Aujourd’hui, une grande victoire juridique met un terme à une bataille judiciaire de 9 années. La Cour européenne des droits de l’homme (CEDH) vient de reconnaître à l’unanimité que la France viole le droit à une vie familiale en ne se préoccupant pas du relogement des familles vivant en caravane à Herblay dans le Val d’Oise (article 8 de la Convention européenne des droits de l’homme).
Depuis une trentaine d’années, à Herblay dans le Val d’Oise, des familles de gens du voyage sédentarisées et quelques ménages n’ayant plus que la caravane ou la cabane comme mode d’habitat accessible, vivent sur un terrain boisé que la ville souhaite transformer en une zone verte. Quelques-uns sont propriétaires ou locataires, d’autres sans titre, la plupart n’ont pas accès à l’électricité, ni à l’eau. Certaines de leurs caravanes ne roulent plus.

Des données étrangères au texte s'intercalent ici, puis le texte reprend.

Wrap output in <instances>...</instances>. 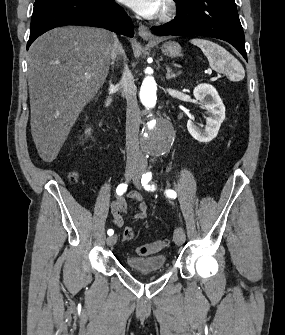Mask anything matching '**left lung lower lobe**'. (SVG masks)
Listing matches in <instances>:
<instances>
[{
  "instance_id": "obj_1",
  "label": "left lung lower lobe",
  "mask_w": 285,
  "mask_h": 335,
  "mask_svg": "<svg viewBox=\"0 0 285 335\" xmlns=\"http://www.w3.org/2000/svg\"><path fill=\"white\" fill-rule=\"evenodd\" d=\"M177 16L152 30L160 35H202L232 44L247 60L235 0H177Z\"/></svg>"
}]
</instances>
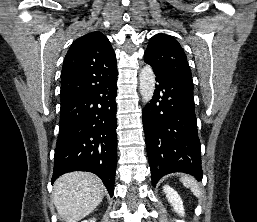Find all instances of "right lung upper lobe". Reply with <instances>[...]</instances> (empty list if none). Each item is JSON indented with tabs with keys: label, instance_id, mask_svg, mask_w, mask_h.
Wrapping results in <instances>:
<instances>
[{
	"label": "right lung upper lobe",
	"instance_id": "obj_1",
	"mask_svg": "<svg viewBox=\"0 0 257 222\" xmlns=\"http://www.w3.org/2000/svg\"><path fill=\"white\" fill-rule=\"evenodd\" d=\"M115 52L108 38L99 31L75 40L63 62L61 105L90 92L117 71Z\"/></svg>",
	"mask_w": 257,
	"mask_h": 222
}]
</instances>
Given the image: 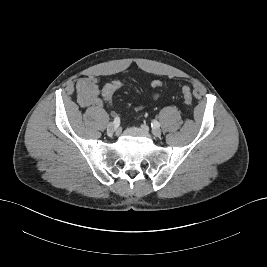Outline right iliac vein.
<instances>
[{"mask_svg": "<svg viewBox=\"0 0 267 267\" xmlns=\"http://www.w3.org/2000/svg\"><path fill=\"white\" fill-rule=\"evenodd\" d=\"M116 130H117V126L113 122H111V123L108 124V126H107V133L109 135L114 134L116 132Z\"/></svg>", "mask_w": 267, "mask_h": 267, "instance_id": "1", "label": "right iliac vein"}]
</instances>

Avril 2004, les familles sont assignées en référé et menacées d’expulsion par la municipalité sans qu’aucun dialogue ne soit amorcé pour prendre en compte leur demande d’habitat. Le motif invoqué est "l’occupation parfaitement illicite" d’une zone naturelle "qu’il convient de protéger en raison de la qualité du paysage et du caractère des éléments qui le composent". La mairie est déboutée, car il n’y a pas urgence. 27 septembre 2004 nouvelle assignation. Les défendeurs sont condamnés à évacuer le lieu dans un délai de trois mois à partir de la signification du jugement, sous astreinte de 70 € par jour de retard.
Fin janvier 2006, ATD Quart Monde dépose une réclamation collective auprès du Conseil de l’Europe. Le 4 février 2008, première victoire : le Comité européen des droits sociaux du Conseil de l’Europe reconnaît que la France a effectivement des textes en place pour permettre l’accès de tous au droit au logement mais ces textes ne sont pas appliqués de manière convenable et déterminée. Il apparaît prioritaire de se donner enfin les moyens d’appliquer la législation en vigueur, avec une ambition de résultat.

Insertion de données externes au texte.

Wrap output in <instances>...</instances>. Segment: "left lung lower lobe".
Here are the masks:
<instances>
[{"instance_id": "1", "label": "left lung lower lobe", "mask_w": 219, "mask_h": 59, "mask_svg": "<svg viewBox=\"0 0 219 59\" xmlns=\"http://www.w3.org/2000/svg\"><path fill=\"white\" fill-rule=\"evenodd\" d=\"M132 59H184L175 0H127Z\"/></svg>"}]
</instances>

Le 13 juin 2007, une requête est présentée en CEDH par 25 personnes et ATD Quart Monde.
Aujourd’hui, 17 octobre 2013, journée mondiale du refus de la misère, le verdict tombe : la France n’a pas respecté le droit fondamental à une vie familiale. Plus précisément, l’avis indique que même si le respect d’un plan d’occupation des sols et la cessation d’une occupation illégale sont des buts légitimes, l’Etat a l’obligation de prêter une attention suffisante aux besoins des familles en terme de relogement dans un souci de proportionnalité entre le but poursuivi et l’impact sur la vie des familles. La CEDH constate que depuis 2005 seules quatre familles ont été relogées, les autres familles n’ont pas bénéficié d’une attention suffisante des pouvoirs publics face à leur demande y compris de logement en terrain familial.

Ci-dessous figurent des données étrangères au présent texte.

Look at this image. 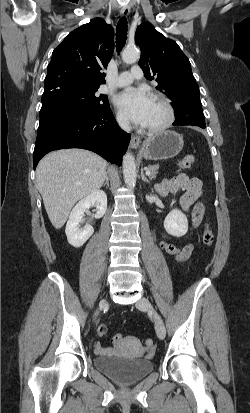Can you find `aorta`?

Cette décision de justice est historique : elle fait évoluer la jurisprudence française et européenne. On ne pourra plus décider d’expulser ainsi des familles sans proposer de solution de relogement. Par ailleurs elle accorde des dommages et intérêts aux requérants. Mais l’objectif premier pour ces familles, c’est surtout qu’on leur propose enfin un relogement correspondant à leurs besoins.